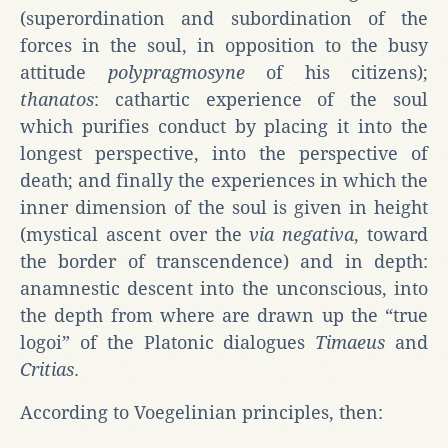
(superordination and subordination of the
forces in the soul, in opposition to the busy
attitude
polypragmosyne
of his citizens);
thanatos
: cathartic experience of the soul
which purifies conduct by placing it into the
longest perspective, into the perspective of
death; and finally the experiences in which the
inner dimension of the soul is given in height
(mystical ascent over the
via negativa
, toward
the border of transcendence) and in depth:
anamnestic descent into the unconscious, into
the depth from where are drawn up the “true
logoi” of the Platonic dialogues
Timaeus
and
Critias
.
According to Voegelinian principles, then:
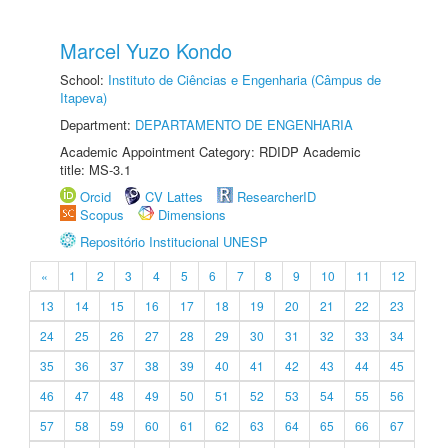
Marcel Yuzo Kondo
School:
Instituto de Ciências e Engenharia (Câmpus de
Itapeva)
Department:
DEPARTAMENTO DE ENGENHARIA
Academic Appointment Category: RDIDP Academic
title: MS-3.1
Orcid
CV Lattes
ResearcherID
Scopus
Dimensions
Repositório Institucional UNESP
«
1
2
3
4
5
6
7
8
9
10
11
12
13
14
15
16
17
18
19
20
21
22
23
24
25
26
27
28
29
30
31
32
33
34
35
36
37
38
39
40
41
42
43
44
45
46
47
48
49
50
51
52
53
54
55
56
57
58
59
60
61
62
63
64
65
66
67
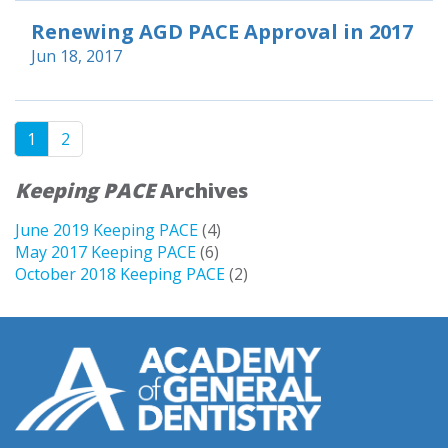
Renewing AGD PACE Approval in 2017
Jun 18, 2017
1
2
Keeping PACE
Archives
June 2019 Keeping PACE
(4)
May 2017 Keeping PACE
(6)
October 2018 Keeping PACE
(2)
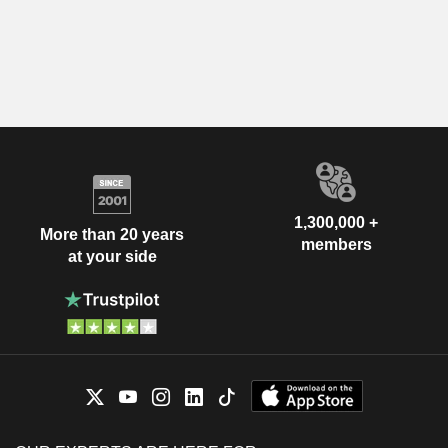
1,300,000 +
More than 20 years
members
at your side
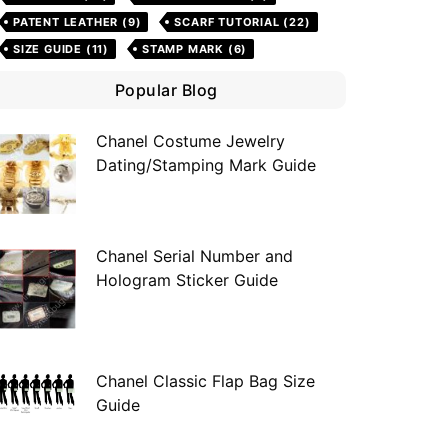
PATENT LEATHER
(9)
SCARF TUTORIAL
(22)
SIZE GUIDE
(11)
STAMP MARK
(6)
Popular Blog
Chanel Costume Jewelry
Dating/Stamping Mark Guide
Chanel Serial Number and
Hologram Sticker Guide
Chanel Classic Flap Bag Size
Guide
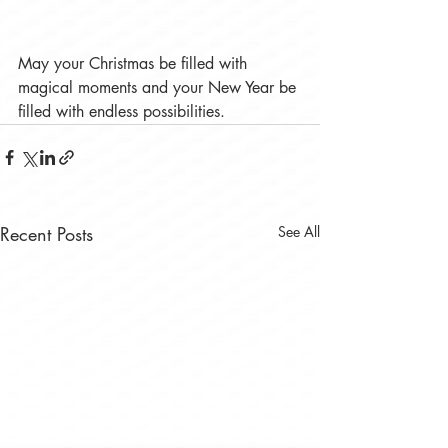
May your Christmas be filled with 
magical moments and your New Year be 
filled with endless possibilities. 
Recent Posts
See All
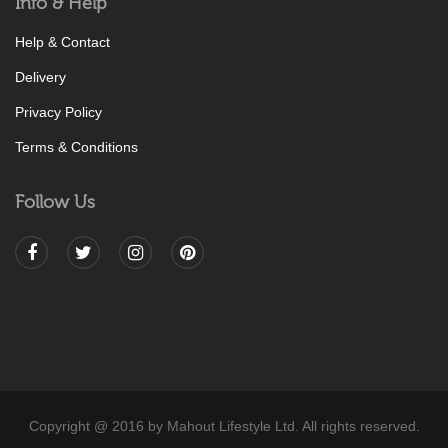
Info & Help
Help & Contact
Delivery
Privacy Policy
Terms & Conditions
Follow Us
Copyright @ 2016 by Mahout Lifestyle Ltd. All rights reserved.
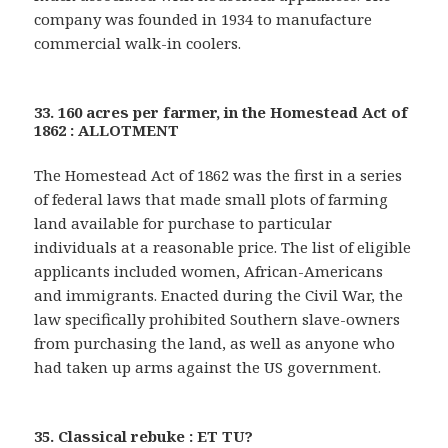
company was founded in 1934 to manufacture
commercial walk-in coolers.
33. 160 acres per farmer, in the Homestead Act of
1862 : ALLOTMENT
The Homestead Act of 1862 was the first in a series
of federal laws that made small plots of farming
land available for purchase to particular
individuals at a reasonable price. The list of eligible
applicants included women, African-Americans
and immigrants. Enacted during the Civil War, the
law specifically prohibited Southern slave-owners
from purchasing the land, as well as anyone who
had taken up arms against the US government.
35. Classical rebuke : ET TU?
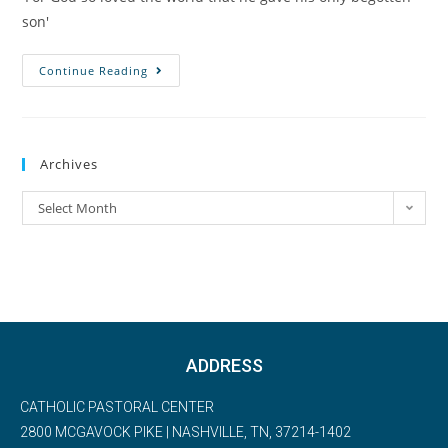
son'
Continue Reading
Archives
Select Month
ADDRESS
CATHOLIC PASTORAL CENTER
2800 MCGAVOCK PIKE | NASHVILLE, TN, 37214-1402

--------------------------------

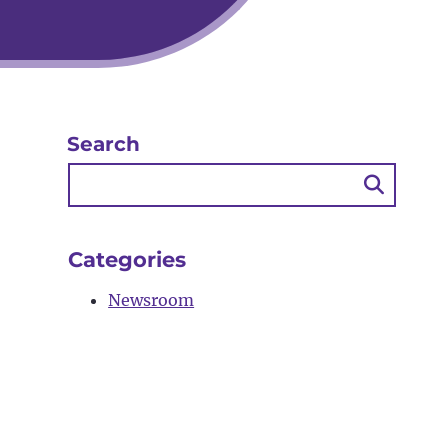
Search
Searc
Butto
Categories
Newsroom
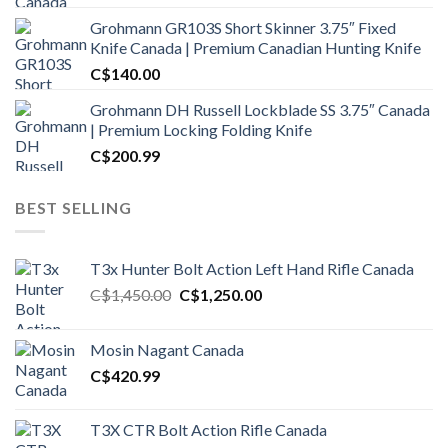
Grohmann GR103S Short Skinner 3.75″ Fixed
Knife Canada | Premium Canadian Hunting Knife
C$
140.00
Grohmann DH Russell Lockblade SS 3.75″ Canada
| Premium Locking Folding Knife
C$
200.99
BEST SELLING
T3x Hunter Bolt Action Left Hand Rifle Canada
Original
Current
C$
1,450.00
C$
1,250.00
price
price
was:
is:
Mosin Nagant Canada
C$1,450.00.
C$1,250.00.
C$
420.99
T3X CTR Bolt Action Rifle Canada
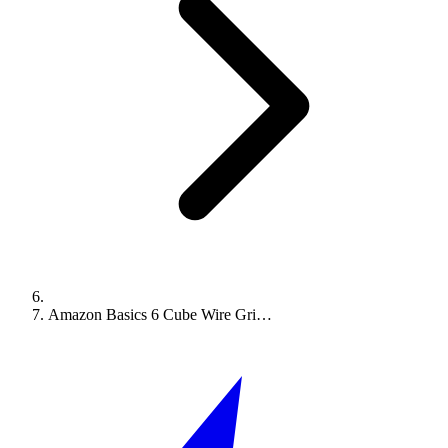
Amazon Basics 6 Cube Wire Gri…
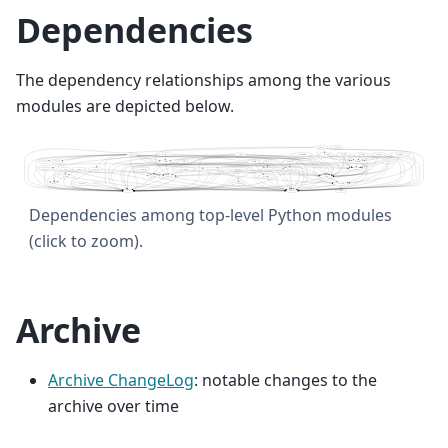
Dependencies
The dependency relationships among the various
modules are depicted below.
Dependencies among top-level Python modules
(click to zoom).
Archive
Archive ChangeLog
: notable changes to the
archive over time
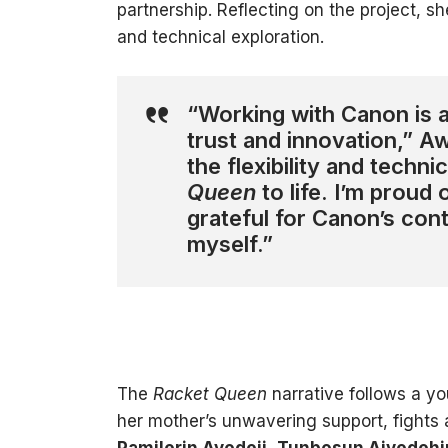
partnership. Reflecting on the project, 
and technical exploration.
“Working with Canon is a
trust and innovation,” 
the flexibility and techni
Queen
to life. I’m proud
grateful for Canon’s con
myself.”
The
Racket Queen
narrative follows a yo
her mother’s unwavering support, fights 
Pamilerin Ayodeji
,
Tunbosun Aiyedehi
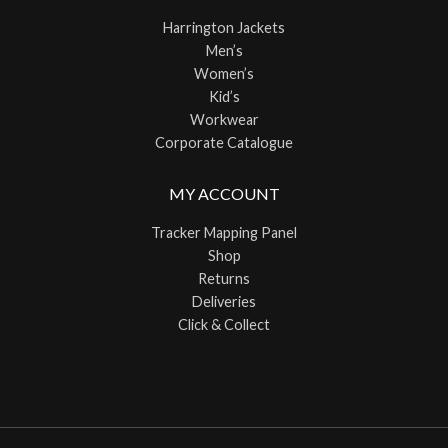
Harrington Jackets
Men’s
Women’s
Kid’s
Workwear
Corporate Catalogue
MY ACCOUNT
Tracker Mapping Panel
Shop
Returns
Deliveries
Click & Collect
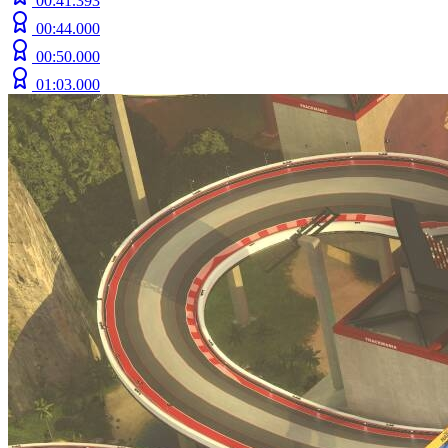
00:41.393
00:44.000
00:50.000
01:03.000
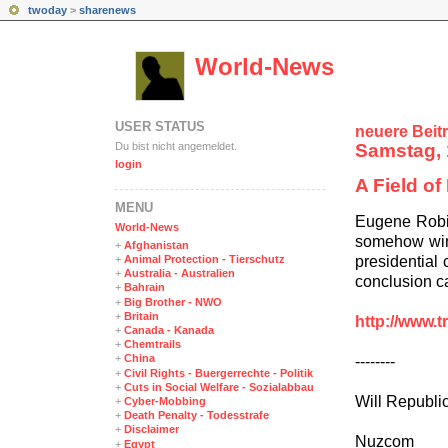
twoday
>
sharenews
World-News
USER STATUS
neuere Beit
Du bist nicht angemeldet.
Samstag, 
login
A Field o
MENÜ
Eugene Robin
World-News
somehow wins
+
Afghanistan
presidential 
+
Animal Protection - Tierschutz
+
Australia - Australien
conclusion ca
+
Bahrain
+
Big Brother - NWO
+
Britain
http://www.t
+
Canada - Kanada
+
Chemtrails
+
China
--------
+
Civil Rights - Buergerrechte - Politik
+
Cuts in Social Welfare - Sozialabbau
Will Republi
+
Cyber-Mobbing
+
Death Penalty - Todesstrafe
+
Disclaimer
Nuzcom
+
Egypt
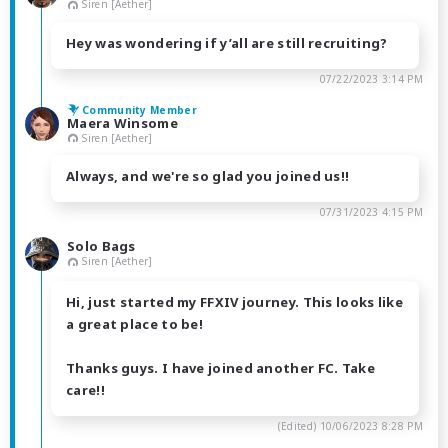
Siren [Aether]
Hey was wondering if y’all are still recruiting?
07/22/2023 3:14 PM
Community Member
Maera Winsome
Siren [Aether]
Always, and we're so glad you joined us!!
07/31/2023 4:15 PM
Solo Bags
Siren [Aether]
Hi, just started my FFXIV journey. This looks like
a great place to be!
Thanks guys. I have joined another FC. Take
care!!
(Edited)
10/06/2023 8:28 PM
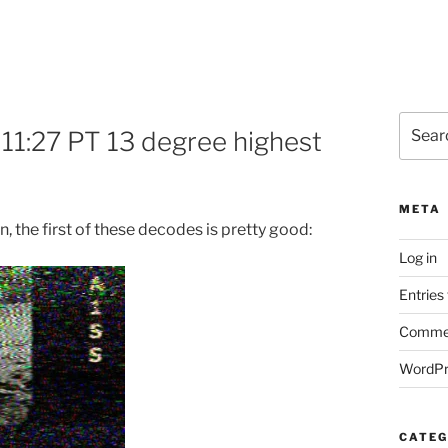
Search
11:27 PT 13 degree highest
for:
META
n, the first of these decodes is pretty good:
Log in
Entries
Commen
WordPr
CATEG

--------------------------------

What you are asked to do: Copy out the rows that begin with the line containing "(superordination and subordination of the" and end with the line containing "According to Voegelinian", word for word, including both of those lines.

Solution to this task:
(superordination and subordination of the
forces in the soul, in opposition to the busy
attitude
polypragmosyne
of his citizens);
thanatos
: cathartic experience of the soul
which purifies conduct by placing it into the
longest perspective, into the perspective of
death; and finally the experiences in which the
inner dimension of the soul is given in height
(mystical ascent over the
via negativa
, toward
the border of transcendence) and in depth:
anamnestic descent into the unconscious, into
the depth from where are drawn up the “true
logoi” of the Platonic dialogues
Timaeus
and
Critias
.
According to Voegelinian principles, then:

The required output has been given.